Speaker: Massimiliano Pontil  Dept of Computer Science  University College London, UK
Date: 08/10/2010, h. 10.30
Location: DISI  room 322 "sala conferenze"
We study the problem of learning a sparse linear regression vector under additional conditions on the structure of its sparsity pattern. This problem is relevant both in machine, statistics and signal processing. It is well known that a linear regression can benefit from knowledge that the underlying regression vector is sparse. The combinatorial problem of selecting the nonzero components of this vector can be "relaxed" by regularizing the squared error with a convex penalty function like the L1 norm. However, in many applications, additional conditions on the structure of the regression vector and its sparsity pattern are available.
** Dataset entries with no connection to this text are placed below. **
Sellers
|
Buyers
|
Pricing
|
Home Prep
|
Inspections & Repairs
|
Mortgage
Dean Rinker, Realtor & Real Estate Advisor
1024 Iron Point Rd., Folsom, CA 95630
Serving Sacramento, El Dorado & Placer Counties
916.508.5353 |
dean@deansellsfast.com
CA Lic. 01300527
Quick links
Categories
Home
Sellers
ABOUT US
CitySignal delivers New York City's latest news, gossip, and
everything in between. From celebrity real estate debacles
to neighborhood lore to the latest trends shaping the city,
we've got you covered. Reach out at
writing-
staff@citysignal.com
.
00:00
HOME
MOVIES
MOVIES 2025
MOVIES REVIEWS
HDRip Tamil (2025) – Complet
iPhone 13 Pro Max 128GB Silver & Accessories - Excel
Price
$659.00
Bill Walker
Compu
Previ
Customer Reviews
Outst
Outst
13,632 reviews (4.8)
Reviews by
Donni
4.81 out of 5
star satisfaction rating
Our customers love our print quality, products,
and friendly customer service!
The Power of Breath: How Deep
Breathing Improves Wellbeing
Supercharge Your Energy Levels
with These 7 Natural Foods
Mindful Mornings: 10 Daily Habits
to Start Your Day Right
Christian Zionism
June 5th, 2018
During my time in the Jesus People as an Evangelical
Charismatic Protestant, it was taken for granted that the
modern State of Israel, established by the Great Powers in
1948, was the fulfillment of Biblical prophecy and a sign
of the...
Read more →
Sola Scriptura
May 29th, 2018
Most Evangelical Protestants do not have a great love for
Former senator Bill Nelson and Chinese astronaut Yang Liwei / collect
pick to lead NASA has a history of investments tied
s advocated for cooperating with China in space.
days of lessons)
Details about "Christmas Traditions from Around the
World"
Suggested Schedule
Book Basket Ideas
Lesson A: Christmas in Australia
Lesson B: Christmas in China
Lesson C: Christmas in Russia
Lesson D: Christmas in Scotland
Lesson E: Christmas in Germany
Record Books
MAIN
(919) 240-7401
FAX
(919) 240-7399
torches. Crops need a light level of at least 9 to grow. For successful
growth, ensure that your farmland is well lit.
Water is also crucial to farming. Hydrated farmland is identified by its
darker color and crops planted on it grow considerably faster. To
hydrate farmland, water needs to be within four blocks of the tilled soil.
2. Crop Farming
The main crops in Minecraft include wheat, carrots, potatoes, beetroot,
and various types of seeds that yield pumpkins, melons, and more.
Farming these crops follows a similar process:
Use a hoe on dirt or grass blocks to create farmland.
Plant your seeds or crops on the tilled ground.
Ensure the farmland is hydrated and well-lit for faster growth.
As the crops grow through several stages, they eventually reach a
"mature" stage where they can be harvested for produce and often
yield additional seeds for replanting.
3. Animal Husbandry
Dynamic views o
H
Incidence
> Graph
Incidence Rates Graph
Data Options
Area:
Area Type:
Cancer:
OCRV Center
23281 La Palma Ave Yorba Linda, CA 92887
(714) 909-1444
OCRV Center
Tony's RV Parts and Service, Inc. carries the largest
By incorporating this information into the learning method, may lead to a significant decrease of the estimation error. In this talk, we present a family of convex penalty functions, which encode prior knowledge on the structure of the regression vectors by means of a set of linear constraints on the absolute values of its components. This family subsumes the L1 norm and is flexible enough to include different models of sparsity patterns, which are of practical and theoretical importance. We establish the basic properties of these penalty functions and discuss some examples where they can be computed explicitly. Moreover, we present a convergent optimization algorithm for solving regularized least squares with these penalty functions. Numerical simulations highlight the benefit of structured sparsity and the advantage offered by our approach over the Lasso method and other related methods. (Joint work with Charles Micchelli and Jean Morales).